BlackRock Exec: IBIT Sees $2.3B November Outflows Are Normal

BlackRock’s iShares Bitcoin Trust (IBIT) is on track for its worst month of outflows since launch, with approximately $2.3–$2.35 billion withdrawn in November 2025, according to fund flow estimates. The world’s largest spot bitcoin ETF has seen sustained redemptions amid heightened market volatility, even as late-month trading produced a mix of inflows and outflows.

Record monthly redemptions for IBIT

IBIT’s November withdrawals are the largest on record for the fund since it began trading in January 2024. Multiple trackers show IBIT’s net outflows topping $2.2 billion for the month and approaching roughly $2.35 billion as the period draws to a close. The heaviest selling arrived mid-month, including one session with an estimated $523 million in redemptions.

The selling pressure was not isolated to a single issuer. U.S.-listed spot bitcoin ETFs collectively saw more than $3 billion in redemptions in November, reflecting broader de-risking and profit-taking by investors following sharp swings in bitcoin’s price.

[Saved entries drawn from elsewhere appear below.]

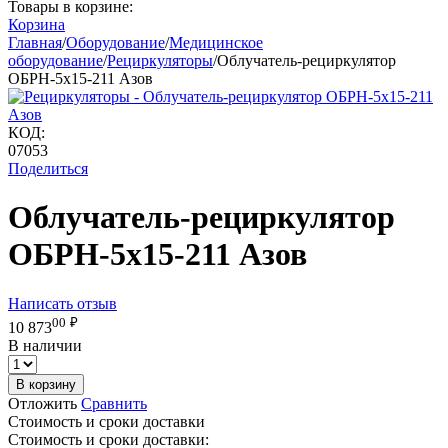
Товары в корзине:
Корзина
Главная
/
Оборудование
/
Медицинское
оборудование
/
Рециркуляторы
/
Облучатель-рециркулятор
ОБРН-5x15-211 Азов
КОД:
07053
Поделиться
Облучатель-рециркулятор
ОБРН-5x15-211 Азов
Написать отзыв
00
₽
10 873
В наличии
В корзину
Отложить
Сравнить
Стоимость и сроки доставки
Стоимость и сроки доставки:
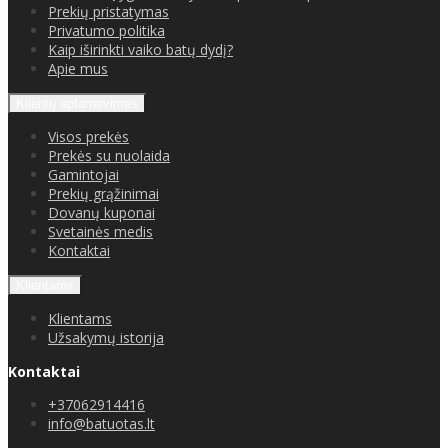
Prekių pristatymas
Privatumo politika
Kaip iširinkti vaiko batų dydį?
Apie mus
Klientų aptarnavimas
Visos prekės
Prekės su nuolaida
Gamintojai
Prekių grąžinimai
Dovanų kuponai
Svetainės medis
Kontaktai
Klientams
Klientams
Užsakymų istorija
Kontaktai
+37062914416
info@batuotas.lt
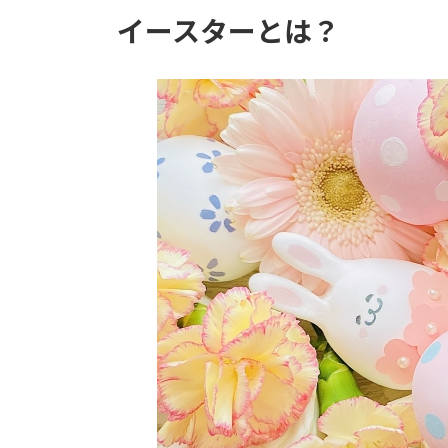
イースターとは？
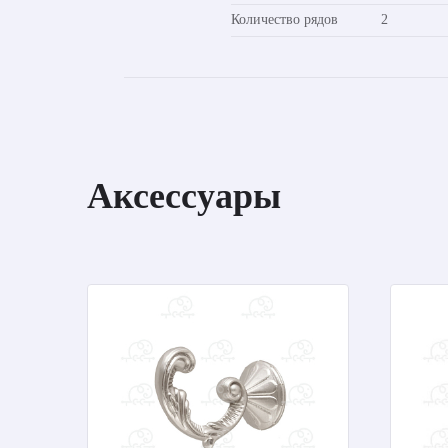
Количество рядов
2
Аксессуары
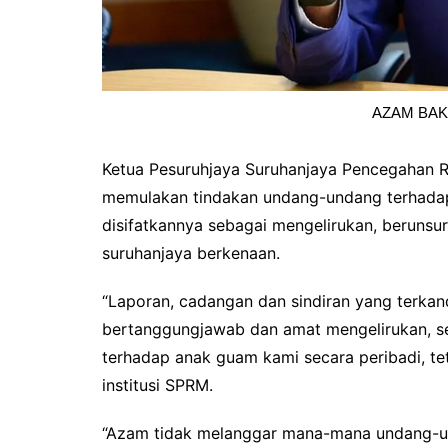
AZAM BAKI
Ketua Pesuruhjaya Suruhanjaya Pencegahan R
memulakan tindakan undang-undang terhadap
disifatkannya sebagai mengelirukan, berunsur 
suruhanjaya berkenaan.
“Laporan, cadangan dan sindiran yang terkand
bertanggungjawab dan amat mengelirukan, s
terhadap anak guam kami secara peribadi, teta
institusi SPRM.
“Azam tidak melanggar mana-mana undang-un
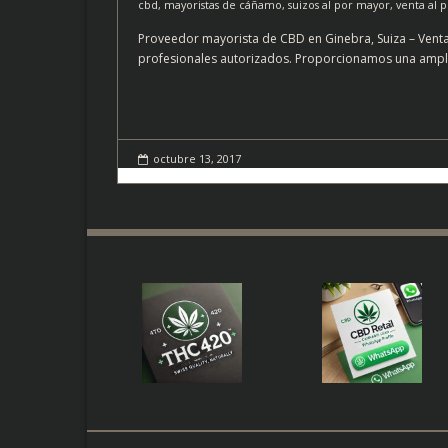
cbd
,
mayoristas de cáñamo
,
suizos al por mayor
,
venta al 
Proveedor mayorista de CBD en Ginebra, Suiza – Venta
profesionales autorizados. Proporcionamos una amplia 
octubre 13, 2017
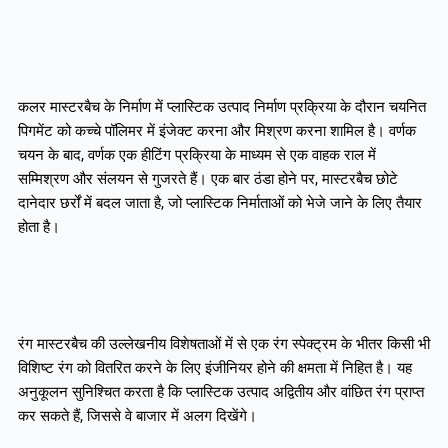
कलर मास्टरबैच के निर्माण में प्लास्टिक उत्पाद निर्माण प्रक्रिया के दौरान चयनित
पिगमेंट को कच्चे पॉलिमर में इंजेक्ट करना और मिश्रण करना शामिल है। वर्णक
चयन के बाद, वर्णक एक हीटिंग प्रक्रिया के माध्यम से एक वाहक राल में
सम्मिश्रण और संलयन से गुजरते हैं। एक बार ठंडा होने पर, मास्टरबैच छोटे
दानेदार छर्रों में बदल जाता है, जो प्लास्टिक निर्माताओं को भेजे जाने के लिए तैयार
होता है।
रंग मास्टरबैच की उल्लेखनीय विशेषताओं में से एक रंग स्पेक्ट्रम के भीतर किसी भी
विशिष्ट रंग को वितरित करने के लिए इंजीनियर होने की क्षमता में निहित है। यह
अनुकूलन सुनिश्चित करता है कि प्लास्टिक उत्पाद अद्वितीय और वांछित रंग प्राप्त
कर सकते हैं, जिससे वे बाजार में अलग दिखेंगे।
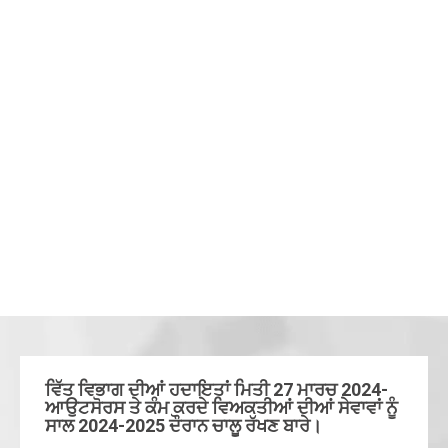
ਵਿੱਤ ਵਿਭਾਗ ਦੀਆਂ ਹਦਾਇਤਾਂ ਮਿਤੀ 27 ਮਾਰਚ 2024-
ਆਉਟਸੋਰਸ ਤੇ ਕੰਮ ਕਰਦੇ ਵਿਅਕਤੀਆਂ ਦੀਆਂ ਸੇਵਾਵਾਂ ਨੂੰ
ਸਾਲ 2024-2025 ਦੌਰਾਨ ਚਾਲੂ ਰੱਖਣ ਬਾਰੇ।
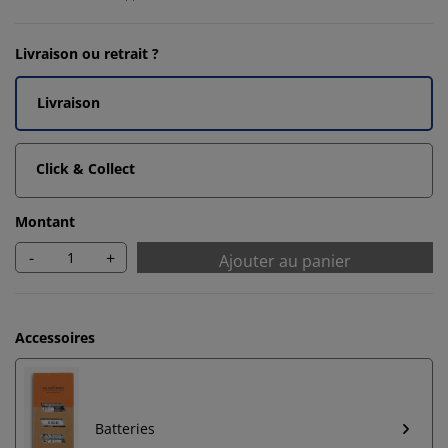
Livraison ou retrait ?
Livraison
Click & Collect
Montant
-
+
Ajouter au panier
Accessoires
Batteries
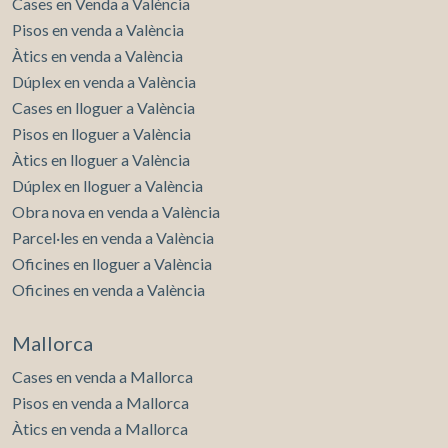
Cases en Venda a València
Pisos en venda a València
Àtics en venda a València
Dúplex en venda a València
Cases en lloguer a València
Pisos en lloguer a València
Àtics en lloguer a València
Dúplex en lloguer a València
Obra nova en venda a València
Parcel·les en venda a València
Oficines en lloguer a València
Oficines en venda a València
Mallorca
Cases en venda a Mallorca
Pisos en venda a Mallorca
Àtics en venda a Mallorca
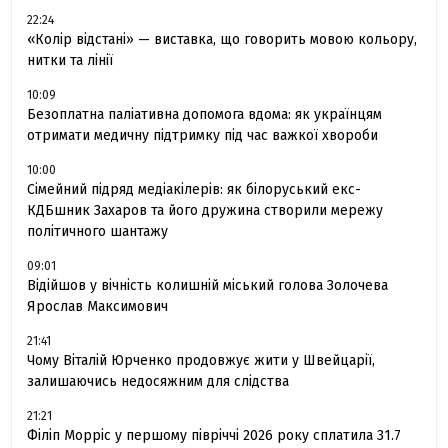
22:24
«Колір відстані» — виставка, що говорить мовою кольору,
нитки та лінії
10:09
Безоплатна паліативна допомога вдома: як українцям
отримати медичну підтримку під час важкої хвороби
10:00
Сімейний підряд медіакілерів: як білоруський екс-
КДБшник Захаров та його дружина створили мережу
політичного шантажу
09:01
Відійшов у вічність колишній міський голова Золочева
Ярослав Максимович
21:41
Чому Віталій Юрченко продовжує жити у Швейцарії,
залишаючись недосяжним для слідства
21:21
Філіп Морріс у першому півріччі 2026 року сплатила 31.7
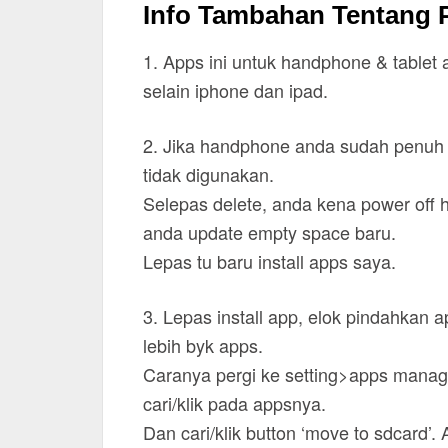
Info Tambahan Tentang
1. Apps ini untuk handphone & tablet 
selain iphone dan ipad.
2. Jika handphone anda sudah penuh 
tidak digunakan.
Selepas delete, anda kena power off
anda update empty space baru.
Lepas tu baru install apps saya.
3. Lepas install app, elok pindahkan 
lebih byk apps.
Caranya pergi ke setting>apps manag
cari/klik pada appsnya.
Dan cari/klik button ‘move to sdcard’.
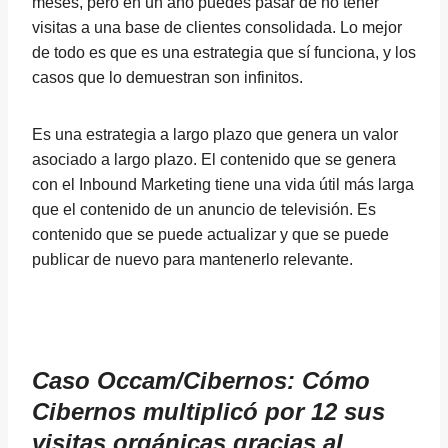
meses, pero en un año puedes pasar de no tener
visitas a una base de clientes consolidada. Lo mejor
de todo es que es una estrategia que sí funciona, y los
casos que lo demuestran son infinitos.
Es una estrategia a largo plazo que genera un valor
asociado a largo plazo. El contenido que se genera
con el Inbound Marketing tiene una vida útil más larga
que el contenido de un anuncio de televisión. Es
contenido que se puede actualizar y que se puede
publicar de nuevo para mantenerlo relevante.
Caso Occam/Cibernos: Cómo
Cibernos multiplicó por 12 sus
visitas orgánicas gracias al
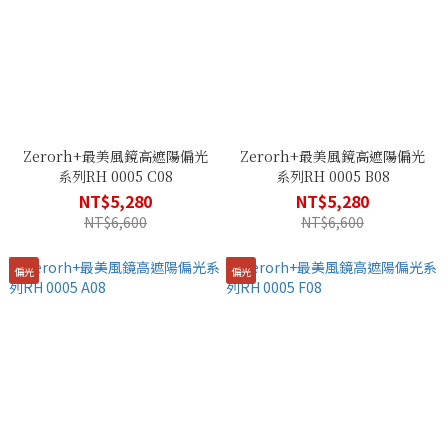
Zerorh+最美風鏡高遮陽偏光
Zerorh+最美風鏡高遮陽偏光
系列RH 0005 C08
系列RH 0005 B08
NT$5,280
NT$5,280
NT$6,600
NT$6,600
偏光
偏光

Late-month flows turn mixed

Daily flows around the U.S. Thanksgiving week highlighted two-way demand:

  • Nov. 24: roughly $149–$151 million in outflows
  • Nov. 25: approximately $83 million in inflows
  • Nov. 28: about $114 million in net inflows
  • Later in the week: roughly $113.7 million in outflows, leaving IBIT with an estimated $137 million net weekly outflow despite midweek inflows

Across the two sessions of Nov. 24–25, IBIT posted a net outflow of more than $66 million. While inflows resumed on select days, they were not sufficient to offset the month’s cumulative redemptions.

Analysts: outflows are small versus AUM; short interest declines

Despite the headline figure, analysts noted November’s redemptions equate to less than 3% of IBIT’s total assets. Bloomberg senior ETF analyst Eric Balchunas emphasized that the bulk of investors remained invested through the pullback, and highlighted a collapse in short interest as traders who typically short into strength covered positions during the downturn.

Market backdrop and investor positioning

November’s ETF outflows arrived alongside a sharp drawdown in bitcoin, with several issuers citing profit-taking and macro uncertainty as drivers of redemptions. On-chain analytics firm Arkham said in an X post that the combined unrealized profit for IBIT and ETHA holders swung from nearly $40 billion at a peak on Oct. 7 to about $630 million recently, underscoring how quickly paper gains were erased.

While IBIT recorded its first sustained month of net outflows since launch, intermittent late-month inflows suggest continued two-way interest. Absent a significant reversal on the final trading days, November 2025 will stand as IBIT’s largest monthly outflow since inception.